Purposeful strategic action to defend and buttress the current international order is not defined solely by typical Neocon policy options of mindless bellicosity. Yet yearning for the status quo often conflates the two. Creating a straw man argument of Neocon recklessness or the passive rebuttal is intellectually dishonest and strategically foolish. It’s no surprise to learn that Susan Rice and others around Obama do precisely that in internal debates.
Assessing Russia’s overall strategic direction after 2012 should not have been that difficult. Even today, Russia is not close to the Soviet Counter Intelligence State target. For example, on the most fundamental macro level, understanding the Russian economy and re-armament implications presented few obstacles. Certainly not when compared to the challenges Herb Levine or Gertrude Schroeder et. al faced estimating and modeling the Soviet economy and defense burdens. Similarly, Putin’s ideological path to 2014 manifested in 2005, years before Munich in 2007 and continued after.
Putin’s personalized rule, especially after 2012, presents different challenges to be sure. His improvisational decision making is opaque to and a surprise for even senior most Russians. Overall, however, Russia and Putin’s regime offer infinitely more openness. Putin and his innermost circle actually telegraphed much of current Russian action. Specific decisions given Putin’s closed circle will be difficult to penetrate. Anticipating and preparing for possible courses of action, however, shouldn’t be. Western analytical shortcomings deserve to be held to a far more rigorous standard. Policy makers will face their own audit at the ballot box.
Formal intelligence product cycle output and policy maker mindsets may have shortcomings (and successes as well). Unofficial institutions (think tanks, advocacy centers, web sites, etc.) and personal policy entrepreneurs, however, are particularly uneven. Regardless of preferred analytical frame, the unofficial output is mostly (and remarkably) unimpressive. Even prosumers interested in Russian affairs may find sorting through it all hopelessly Sisyphean.
More than ever we see confirmation that the Russian (nee Soviet) affairs community isn’t a self-regulating profession like law or medicine. There are no bars to pass to gain a license. Nor are there formal (or informal) sanctions for negligent (or worse) analytical malpractice.
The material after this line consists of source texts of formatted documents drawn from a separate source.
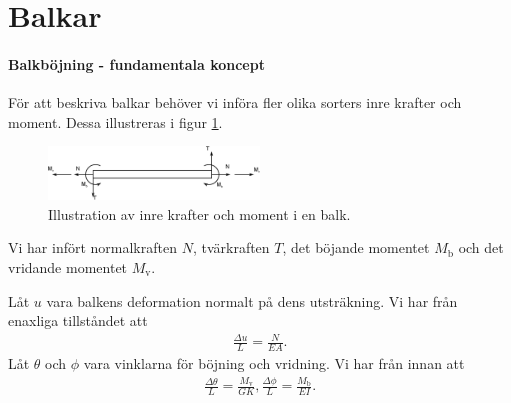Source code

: \section{Balkar}

\paragraph{Balkböjning - fundamentala koncept}
För att beskriva balkar behöver vi införa fler olika sorters inre krafter och moment. Dessa illustreras i figur \ref{fig:beam_forces}.
\begin{figure}[!ht]
	\centering
	\includegraphics[width = 0.5\textwidth]{./Images/beam_forces.eps}
	\caption{Illustration av inre krafter och moment i en balk.}
	\label{fig:beam_forces}
\end{figure}
Vi har infört normalkraften $N$, tvärkraften $T$, det böjande momentet $M_{\text{b}}$ och det vridande momentet $M_{\text{v}}$.

Låt $u$ vara balkens deformation normalt på dens utsträkning. Vi har från enaxliga tillståndet att
\begin{align*}
	\frac{\Delta u}{L} = \frac{N}{EA}.
\end{align*}
Låt $\theta$ och $\phi$ vara vinklarna för böjning och vridning. Vi har från innan att
\begin{align*}
	\frac{\Delta\theta}{L} = \frac{M_{\text{v}}}{GK},
	\frac{\Delta\phi}{L} = \frac{M_{\text{b}}}{EI}.
\end{align*}

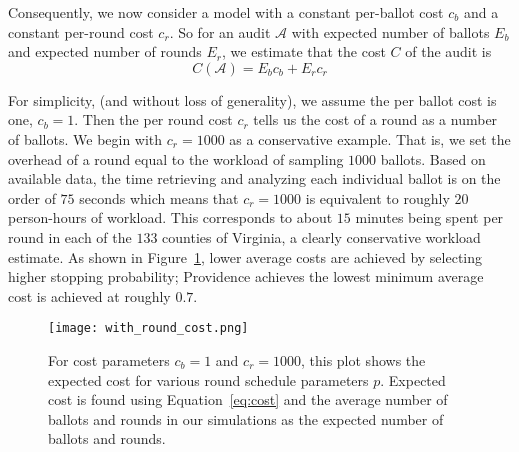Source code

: Consequently, we now consider a model with a constant per-ballot cost $c_b$ and a constant per-round cost $c_r$.
So for an audit $\mathcal{A}$ with expected number of ballots $E_{b}$ and expected number of rounds $E_{r}$, we estimate that the cost $C$ of the audit is
\begin{equation}
C(\mathcal{A}) = E_b c_b + E_r c_r
\label{eq:round_cost}
\end{equation}

For simplicity, (and without loss of generality), we assume the per ballot cost is one, $c_b=1$. Then the per round cost $c_r$ tells us the cost of a round as a number of ballots. We begin with $c_r=1000$ as a conservative example. 
That is, we set the overhead of a round equal to the workload of sampling $1000$ ballots. Based on available data\cite{RI-report}, the time retrieving and analyzing each individual ballot is on the order of $75$ seconds which means that $c_r=1000$ is equivalent to roughly $20$ person-hours of workload. This corresponds to about $15$ minutes being spent per round in each of the $133$ counties of Virginia, a clearly conservative workload estimate. 
As shown in Figure~\ref{fig:with_round_cost}, lower average costs are achieved by selecting higher stopping probability; Providence achieves the lowest minimum average cost is achieved at roughly $0.7$.

\begin{figure}
\texttt{[image: with\_round\_cost.png]}
\caption{For cost parameters $c_b=1$ and $c_r=1000$, this plot shows the expected cost for various round schedule parameters $p$. Expected cost is found using Equation~\ref{eq:cost} and the average number of ballots and rounds in our simulations as the expected number of ballots and rounds.}
\label{fig:with_round_cost}
\end{figure}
And it shows.
Until the end of the Cold War, unofficial institutions obeyed some informal regulation via education credentialism or professional output. Generally accepted distinctions between analysis and advocacy remained. The field often attracted its portion of a generation’s ‘best and brightest’. As the field shrunk from 1993 through 2012 the lack of funding and career opportunities imposed a certain ersatz discipline but created new problems. The difference in human capital/talent cohort is striking.
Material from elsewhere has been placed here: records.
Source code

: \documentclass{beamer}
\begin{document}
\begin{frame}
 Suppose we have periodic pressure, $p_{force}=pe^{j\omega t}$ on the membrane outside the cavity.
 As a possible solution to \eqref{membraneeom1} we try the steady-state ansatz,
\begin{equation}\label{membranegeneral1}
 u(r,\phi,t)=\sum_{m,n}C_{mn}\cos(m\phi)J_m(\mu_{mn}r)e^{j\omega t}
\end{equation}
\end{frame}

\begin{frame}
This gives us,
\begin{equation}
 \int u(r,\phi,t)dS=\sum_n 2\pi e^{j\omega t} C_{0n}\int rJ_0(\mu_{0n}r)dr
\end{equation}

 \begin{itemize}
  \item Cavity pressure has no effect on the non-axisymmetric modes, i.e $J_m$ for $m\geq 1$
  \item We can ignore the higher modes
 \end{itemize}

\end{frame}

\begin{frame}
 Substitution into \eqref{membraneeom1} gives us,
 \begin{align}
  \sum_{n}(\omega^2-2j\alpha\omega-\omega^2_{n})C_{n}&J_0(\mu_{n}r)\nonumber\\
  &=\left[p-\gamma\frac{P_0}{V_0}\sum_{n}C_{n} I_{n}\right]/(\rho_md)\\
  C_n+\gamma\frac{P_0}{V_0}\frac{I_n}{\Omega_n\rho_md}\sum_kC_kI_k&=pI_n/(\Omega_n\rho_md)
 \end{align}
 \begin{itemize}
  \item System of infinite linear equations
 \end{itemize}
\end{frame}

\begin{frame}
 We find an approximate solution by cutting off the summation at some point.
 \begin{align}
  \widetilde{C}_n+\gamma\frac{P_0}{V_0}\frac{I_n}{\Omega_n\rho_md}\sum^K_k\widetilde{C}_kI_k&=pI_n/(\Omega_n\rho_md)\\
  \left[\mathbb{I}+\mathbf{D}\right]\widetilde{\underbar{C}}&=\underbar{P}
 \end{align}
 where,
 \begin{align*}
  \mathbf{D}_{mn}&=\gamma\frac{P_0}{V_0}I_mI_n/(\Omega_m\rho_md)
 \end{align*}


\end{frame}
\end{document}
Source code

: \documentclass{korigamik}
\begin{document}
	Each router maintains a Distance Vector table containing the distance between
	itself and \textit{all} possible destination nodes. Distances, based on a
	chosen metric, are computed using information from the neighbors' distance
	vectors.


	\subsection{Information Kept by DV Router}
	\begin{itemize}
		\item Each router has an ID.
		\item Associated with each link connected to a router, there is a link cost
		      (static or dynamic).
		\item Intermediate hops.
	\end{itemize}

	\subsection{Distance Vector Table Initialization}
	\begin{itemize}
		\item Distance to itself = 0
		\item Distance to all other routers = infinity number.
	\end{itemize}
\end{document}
Putin’s crisis is the first to unfold with that diminished environment in our era of ubiquitous social media. While we tend to focus on Russia’s (failed) infowar, we have waged our own infowar on ourselves in a way. There are no real innocents. Unsurprisingly, the difference between an analyst and a pundit, between analysis and advocacy today is largely lost. To paraphrase Milton Friedman, “We’re all (self-promoting) pundits now.”
Re Lavrov’s comment and the observations, supra, the Stiftung isn’t any different, of course. Here or in the real world. We are all in this together to quote Harry Tuttle, the terrorist plumber from Terry Gilliam’s movie “Brazil”.
What do you think? Who has done the best overall job?